Two of the largest clinical trials, which set out to test the role of antioxidants in cancer prevention, had to be aborted early when the patients who received antioxidants started to develop cancer at significantly higher rates than the control groups.
“Even though these studies indicated that antioxidant [supplements] might be dangerous, they were pretty much ignored,” says Bergö.
Antioxidants made lung cancer worse
In a study from 2014, Bergö and colleagues picked up where the previous research had left off and tested specifically how lung tumours in mice would react to the two antioxidants N-acetylcysteine (NAC) and vitamin E.
The results were troubling. When the tumours were exposed to either of the two antioxidants, they grew bigger and increased in number when compared to a control group.
It was the first time that scientists could prove a direct link between antioxidants and a negative effect on cancer development.
NAC and vitamin E are common antioxidants used in food supplements and vitamin E is also added to many skin creams and sun lotions.
Bergö’s research suggested that in high quantities they made existing lung tumours more aggressive.
Skin cancer became virulent when exposed to antioxidants
In the new study, Bergö and his team turned their attention towards skin cancer, which is rapidly increasing in both incidence and lethality around the world.
What’s more, skin cancers could be frequently exposed to an excess of antioxidants such as vitamin E, via the direct application of sunscreens and skin lotions.
Again, the results were troubling.
When mice and human cells with skin cancer were exposed to high doses of NAC and vitamin E, the cancer started spreading at double the rate, when compared to a control group
“This is really alarming because metastasis is what kills cancer patients--and not the primary tumour as that is usually operated away, especially on the skin,” says Bergö.
Goodman calls the study yet another in a growing line of evidence that antioxidant supplements can be harmful.
“It is likely that foods rich in antioxidants--but not supplements--are beneficial,” he says.
The new mantra seems to be “everything in moderation” but certainly no antioxidant supplements.
Antioxidants have become an industry
At the University of Copenhagen, the new results do not come as a shock to Lars Ove Dragsted, professor and head of section at the Department of Preventive and Clinical Nutrition.
He describes how the health effects of antioxidants are complex and in general misunderstood by many people--including health professionals.
“Labelling something as an antioxidant is like labelling a person as either good or bad--it’s too simple. Depending on the environment, a person may be good or bad, and the same is true of so-called antioxidants,” says Dragsted.

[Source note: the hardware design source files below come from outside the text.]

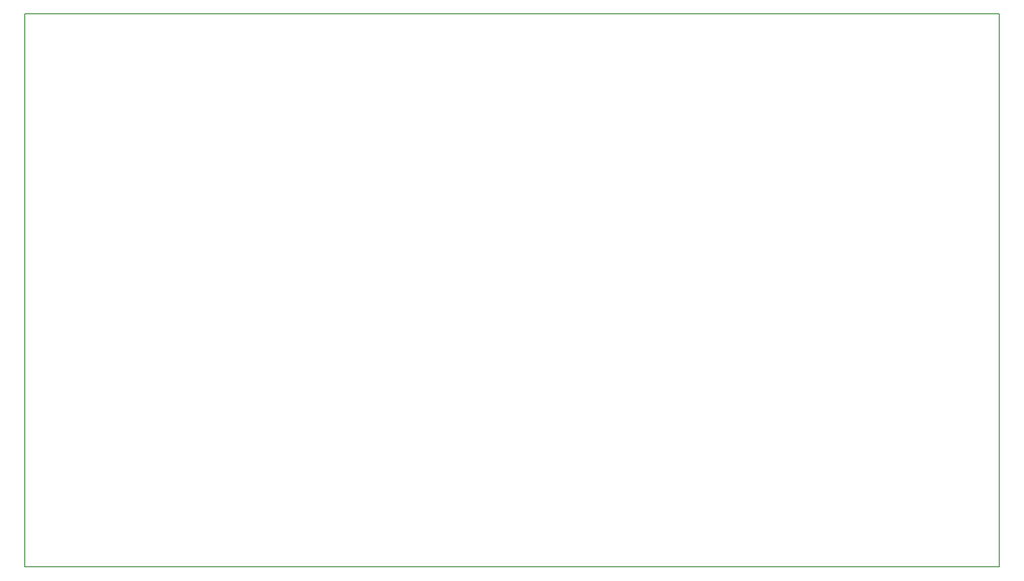
<source format=gm1>
G04 #@! TF.FileFunction,Profile,NP*
%FSLAX46Y46*%
G04 Gerber Fmt 4.6, Leading zero omitted, Abs format (unit mm)*
G04 Created by KiCad (PCBNEW 4.0.7) date 01/06/20 01:41:04*
%MOMM*%
%LPD*%
G01*
G04 APERTURE LIST*
%ADD10C,0.100000*%
%ADD11C,0.150000*%
G04 APERTURE END LIST*
D10*
D11*
X59055000Y-144145000D02*
X232410000Y-144145000D01*
X59055000Y-144145000D02*
X59055000Y-45720000D01*
X232410000Y-45720000D02*
X232410000Y-144145000D01*
X59055000Y-45720000D02*
X232410000Y-45720000D01*
M02*

</source>
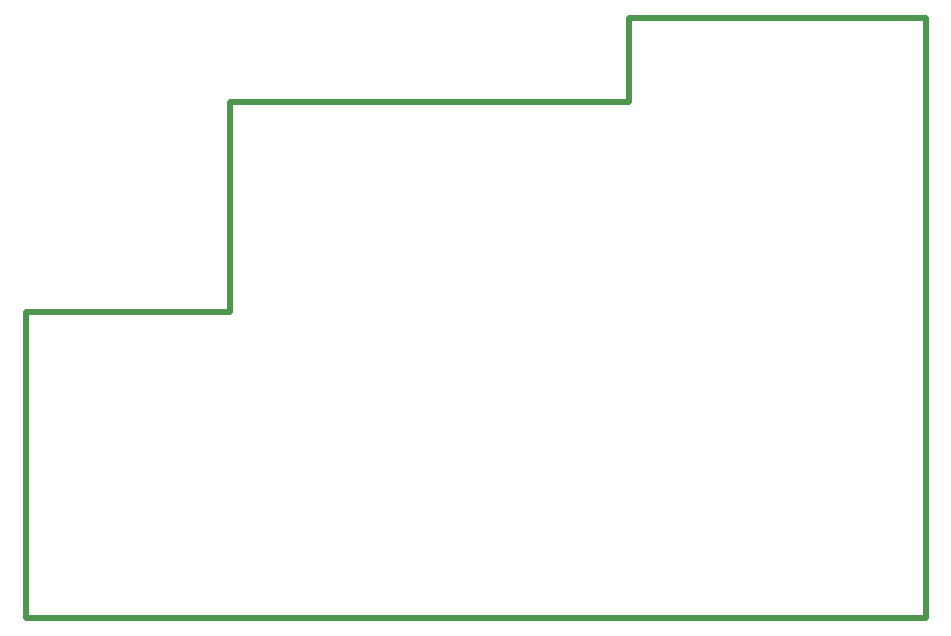
<source format=gko>
G04 Layer_Color=16711935*
%FSLAX25Y25*%
%MOIN*%
G70*
G01*
G75*
%ADD19C,0.02000*%
D19*
X0Y0D02*
Y102000D01*
X68000D01*
Y172000D01*
X201000D01*
Y200000D01*
X300000D01*
Y0D02*
Y200000D01*
X0Y0D02*
X300000D01*
M02*

</source>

“We need to understand that in certain circumstances, like lung cancer or skin cancer, they may be bad for us, but in other circumstances they may be good,” he says.
But Dragsted has little faith that such misconceptions will change soon.

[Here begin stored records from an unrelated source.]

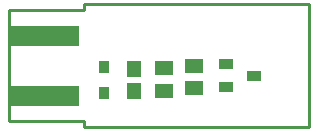
<source format=gbp>
G04 #@! TF.FileFunction,Paste,Bot*
%FSLAX46Y46*%
G04 Gerber Fmt 4.6, Leading zero omitted, Abs format (unit mm)*
G04 Created by KiCad (PCBNEW 0.201511011201+6288~30~ubuntu15.10.1-product) date Wed Nov  4 22:56:01 2015*
%MOMM*%
G01*
G04 APERTURE LIST*
%ADD10C,0.150000*%
%ADD11C,0.254000*%
%ADD12R,0.889000X1.016000*%
%ADD13R,1.270000X0.889000*%
%ADD14R,1.498600X1.300480*%
%ADD15R,1.143000X1.397000*%
%ADD16R,5.842000X1.778000*%
G04 APERTURE END LIST*
D10*
D11*
X31750000Y-25908000D02*
X31750000Y-25400000D01*
X25400000Y-25908000D02*
X31750000Y-25908000D01*
X31750000Y-35306000D02*
X31750000Y-35814000D01*
X25400000Y-35306000D02*
X31750000Y-35306000D01*
X25400000Y-35306000D02*
X25400000Y-25908000D01*
X50800000Y-35814000D02*
X31750000Y-35814000D01*
X50800000Y-25400000D02*
X50800000Y-35814000D01*
X31750000Y-25400000D02*
X50800000Y-25400000D01*
D12*
X33464500Y-30734000D03*
X33464500Y-32893000D03*
D13*
X43751500Y-32385000D03*
X46164500Y-31432500D03*
X43751500Y-30480000D03*
D14*
X38481000Y-30797500D03*
X38481000Y-32702500D03*
X41021000Y-32512000D03*
X41021000Y-30607000D03*
D15*
X35941000Y-30861000D03*
X35941000Y-32766000D03*
D16*
X28448000Y-33147000D03*
X28448000Y-28067000D03*
M02*

</source>
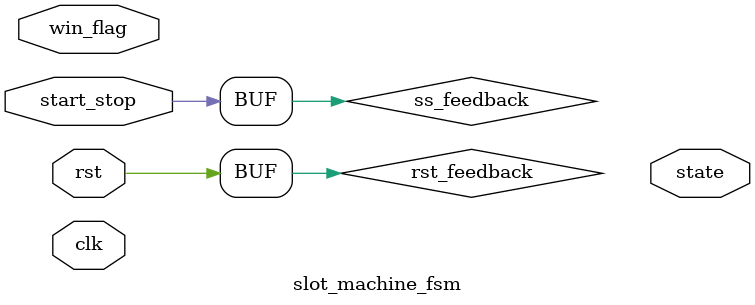
<source format=sv>
module slot_machine_fsm(
	input clk,
	input rst,
	input start_stop,
	input win_flag,
	output [1:0] state
);

	typedef enum logic [1:0] {
		SET = 2'b00,
		RUN = 2'b01,
		STOP = 2'b10,
		WIN = 2'b11
	} fsm_state_t;
	
	localparam SEED = 2'b11; //Seed value for the shift register
	logic [1:0] ss_shift_reg; //holds value for shift register
	logic [1:0] rst_shift_reg;
	logic ss_feedback;
	logic rst_feedback;
	
	fsm_state_t current_state = SET;
	fsm_state_t next_state = SET;
	
	always_ff @(posedge clk) begin
		ss_shift_reg <= {ss_feedback, ss_shift_reg[1]};
		rst_shift_reg <= {rst_feedback, rst_shift_reg[1]};
		
		if (rst_shift_reg == 2'b01)
			current_state <= SET;
		else 
			current_state <= next_state;
	end
	
	always_comb begin 
		
		ss_feedback = start_stop;
		rst_feedback = rst;
		
		case (current_state)
			SET: begin
				if (ss_shift_reg == 2'b01)
					next_state = RUN;
			end
			RUN: begin
				if (ss_shift_reg == 2'b01)
					next_state = STOP;
			end
			STOP: begin
				if (win_flag)
					next_state = WIN;
			end
			WIN: begin 
				if (rst_shift_reg == 2'b01)
					next_state = SET;
			end
			default: begin
					next_state = SET;
			end
		endcase
	end
		
endmodule








</source>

“Unfortunately, there is so much cash pumped into promoting so-called ’antioxidants’ as supplements to food and cosmetics, that this [correcting the misconception] is now virtually impossible,” he says.

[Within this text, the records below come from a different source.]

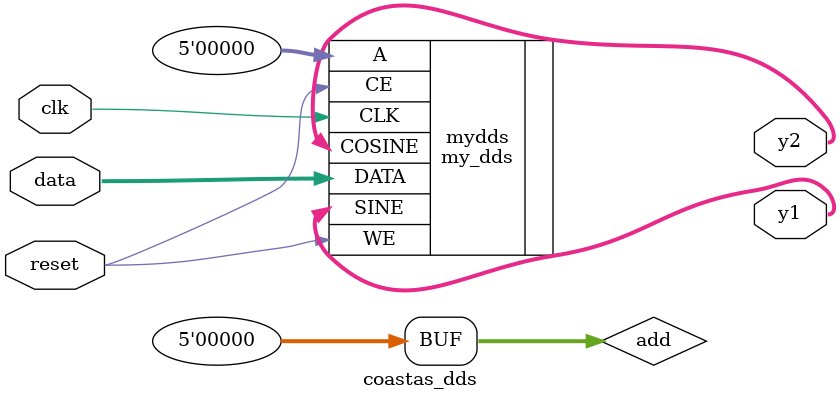
<source format=v>
`timescale 1ns / 1ps
module coastas_dds(clk, reset, data, y1, y2);
input clk;
input reset;
input [23:0] data;
output [15:0] y1;
output [15:0] y2;

wire [4:0] add;
assign add = 0;
my_dds mydds(
   .DATA(data),
	.CE(reset),
   .WE(reset),
   .A(add),
   .CLK(clk),
   .SINE(y1),
	.COSINE(y2)
   );
	
endmodule

</source>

Be careful with antioxidants even if you don’t have cancer
But what about healthy people? Can they take antioxidant supplements without any ill effects? Bergö is worried by this, as it can be very difficult to know for sure if someone is completely free of cancer.
A person can go any number of years with undiagnosed tumours in the lung and on the skin, says Bergö. If they are taking antioxidant supplements then it could be a serious issue.
“They could boost the progression of a tumour without knowing it,” says Bergö.
When asked whether research of this nature could lead to a paradigm shift in the medical professions’ view on antioxidants he becomes hesitant.
“I really don’t know. This dogma is so deep-rooted. I’ve had people scream at me at conferences over this,” says Bergö.
“You know there are people who make a whole career trying to make new, effective antioxidants, and there are companies who make a living selling supplements with antioxidants. The supplement industry as a whole is a multi-billion dollar enterprise, so it’s a difficult subject to raise,” he says.